HS BDC
Time Limit: 2000/1000 MS (Java/Others) Memory Limit: 65536/32768 K (Java/Others)
Total Submission(s): 748 Accepted Submission(s): 290
Problem Description IELTS is around the corner! love8909 has registered for the exam, but he still hasn’t got prepared. Now he decides to take actions. But when he takes out the New Oriental IELTS Vocabulary, he finds there are so many words. But love8909 doesn’t get scared, because he has got a special skill. If he can make a list with some meaningful words, he will quickly remember these words and will not forget them. If the last letter of some word Wa is the same as the first letter of some word Wb, then you can connect these two words and make a list of two words. If you can connect a word to a list, you will make a longer list.
While love8909 is making the list, he finds that some words are still meaningful words if you reverse them. For example, if you reverse the word “pat”, you will get another meaningful word “tap”.
After scanning the vocabulary, love8909 has found there are N words, some of them are meaningful if reversed, while others are not. Now he wonders whether he can remember all these words using his special skill.
The N-word list must contain every word once and only once.
Input An integer T (T <= 50) comes on the first line, indicating the number of test cases.

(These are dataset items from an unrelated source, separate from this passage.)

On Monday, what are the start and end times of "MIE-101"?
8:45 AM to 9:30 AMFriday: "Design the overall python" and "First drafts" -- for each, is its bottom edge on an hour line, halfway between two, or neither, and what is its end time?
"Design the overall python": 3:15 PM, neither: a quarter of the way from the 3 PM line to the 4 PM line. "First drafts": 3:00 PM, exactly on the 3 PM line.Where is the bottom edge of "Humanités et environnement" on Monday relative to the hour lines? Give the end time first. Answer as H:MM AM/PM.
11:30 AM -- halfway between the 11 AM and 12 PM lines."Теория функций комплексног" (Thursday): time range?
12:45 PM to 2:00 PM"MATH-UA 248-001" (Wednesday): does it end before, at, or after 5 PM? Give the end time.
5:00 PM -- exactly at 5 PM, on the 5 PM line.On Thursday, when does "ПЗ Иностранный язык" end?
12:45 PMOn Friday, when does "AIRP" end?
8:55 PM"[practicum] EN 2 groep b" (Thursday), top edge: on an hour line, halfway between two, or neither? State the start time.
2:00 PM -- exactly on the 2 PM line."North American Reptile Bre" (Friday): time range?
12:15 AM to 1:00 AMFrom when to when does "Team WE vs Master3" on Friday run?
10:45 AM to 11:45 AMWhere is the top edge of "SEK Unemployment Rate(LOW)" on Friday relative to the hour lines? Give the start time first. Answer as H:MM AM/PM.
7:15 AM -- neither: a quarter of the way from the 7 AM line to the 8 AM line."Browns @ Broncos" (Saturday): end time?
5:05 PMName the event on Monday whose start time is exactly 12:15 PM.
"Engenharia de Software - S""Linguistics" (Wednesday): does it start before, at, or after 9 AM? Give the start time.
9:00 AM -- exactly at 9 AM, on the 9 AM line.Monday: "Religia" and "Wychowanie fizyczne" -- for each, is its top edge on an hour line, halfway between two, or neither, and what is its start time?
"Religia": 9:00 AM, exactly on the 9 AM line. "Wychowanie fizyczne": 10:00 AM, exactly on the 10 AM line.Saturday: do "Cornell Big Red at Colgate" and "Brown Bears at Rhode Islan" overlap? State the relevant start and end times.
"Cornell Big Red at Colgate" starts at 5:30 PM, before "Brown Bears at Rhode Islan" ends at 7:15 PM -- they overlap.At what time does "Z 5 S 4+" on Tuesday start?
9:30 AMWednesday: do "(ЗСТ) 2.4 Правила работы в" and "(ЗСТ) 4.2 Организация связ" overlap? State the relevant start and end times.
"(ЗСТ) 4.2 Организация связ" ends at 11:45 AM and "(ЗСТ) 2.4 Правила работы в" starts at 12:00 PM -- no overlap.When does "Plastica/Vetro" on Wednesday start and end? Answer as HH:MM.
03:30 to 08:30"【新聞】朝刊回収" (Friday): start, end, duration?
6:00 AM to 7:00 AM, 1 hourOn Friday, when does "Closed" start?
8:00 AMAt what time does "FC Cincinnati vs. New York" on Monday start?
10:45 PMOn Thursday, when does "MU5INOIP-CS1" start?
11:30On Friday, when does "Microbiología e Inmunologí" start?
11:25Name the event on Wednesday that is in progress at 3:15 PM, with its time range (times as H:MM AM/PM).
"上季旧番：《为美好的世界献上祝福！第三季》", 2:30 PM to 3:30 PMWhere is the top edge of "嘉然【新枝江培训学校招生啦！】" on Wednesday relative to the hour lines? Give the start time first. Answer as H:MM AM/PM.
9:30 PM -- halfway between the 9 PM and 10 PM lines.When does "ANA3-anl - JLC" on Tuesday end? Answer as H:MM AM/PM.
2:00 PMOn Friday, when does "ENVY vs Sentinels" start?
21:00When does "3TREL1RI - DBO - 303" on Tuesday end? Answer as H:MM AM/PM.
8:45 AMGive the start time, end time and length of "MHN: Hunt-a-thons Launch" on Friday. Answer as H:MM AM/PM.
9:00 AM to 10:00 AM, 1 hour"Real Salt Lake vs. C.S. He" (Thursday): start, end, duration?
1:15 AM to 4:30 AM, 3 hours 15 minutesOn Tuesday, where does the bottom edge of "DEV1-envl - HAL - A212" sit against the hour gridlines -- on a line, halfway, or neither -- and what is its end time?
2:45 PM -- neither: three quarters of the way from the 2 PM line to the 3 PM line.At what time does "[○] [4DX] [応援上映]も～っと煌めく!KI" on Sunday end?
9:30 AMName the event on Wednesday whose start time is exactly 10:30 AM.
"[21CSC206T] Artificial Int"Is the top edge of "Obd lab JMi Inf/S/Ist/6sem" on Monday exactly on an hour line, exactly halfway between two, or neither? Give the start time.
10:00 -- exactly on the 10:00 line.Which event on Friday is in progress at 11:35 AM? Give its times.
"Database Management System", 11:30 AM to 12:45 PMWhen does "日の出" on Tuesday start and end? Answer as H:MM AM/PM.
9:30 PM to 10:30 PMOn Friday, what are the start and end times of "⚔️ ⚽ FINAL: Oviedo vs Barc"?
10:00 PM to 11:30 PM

On the first line of each test cases is an integer N (N <= 1000), telling you that there are N words that love8909 wants to remember. Then comes N lines. Each of the following N lines has this format: word type. Word will be a string with only ‘a’~’z’, and type will be 0(not meaningful when reversed) or 1(meaningful when reversed). The length of each word is guaranteed to be less than 20.
Output The format of the output is like “Case t: s”, t is the number of the test cases, starting from 1, and s is a string.
For each test case, if love8909 can remember all the words, s will be “Well done!”, otherwise it’s “Poor boy!”
Sample Input 3 6 aloha 0 arachnid 0 dog 0 gopher 0 tar 1 tiger 0 3 thee 1 earn 0 nothing 0 2 pat 1 acm 0
Sample Output Case 1: Well done! Case 2: Well done! Case 3: Poor boy!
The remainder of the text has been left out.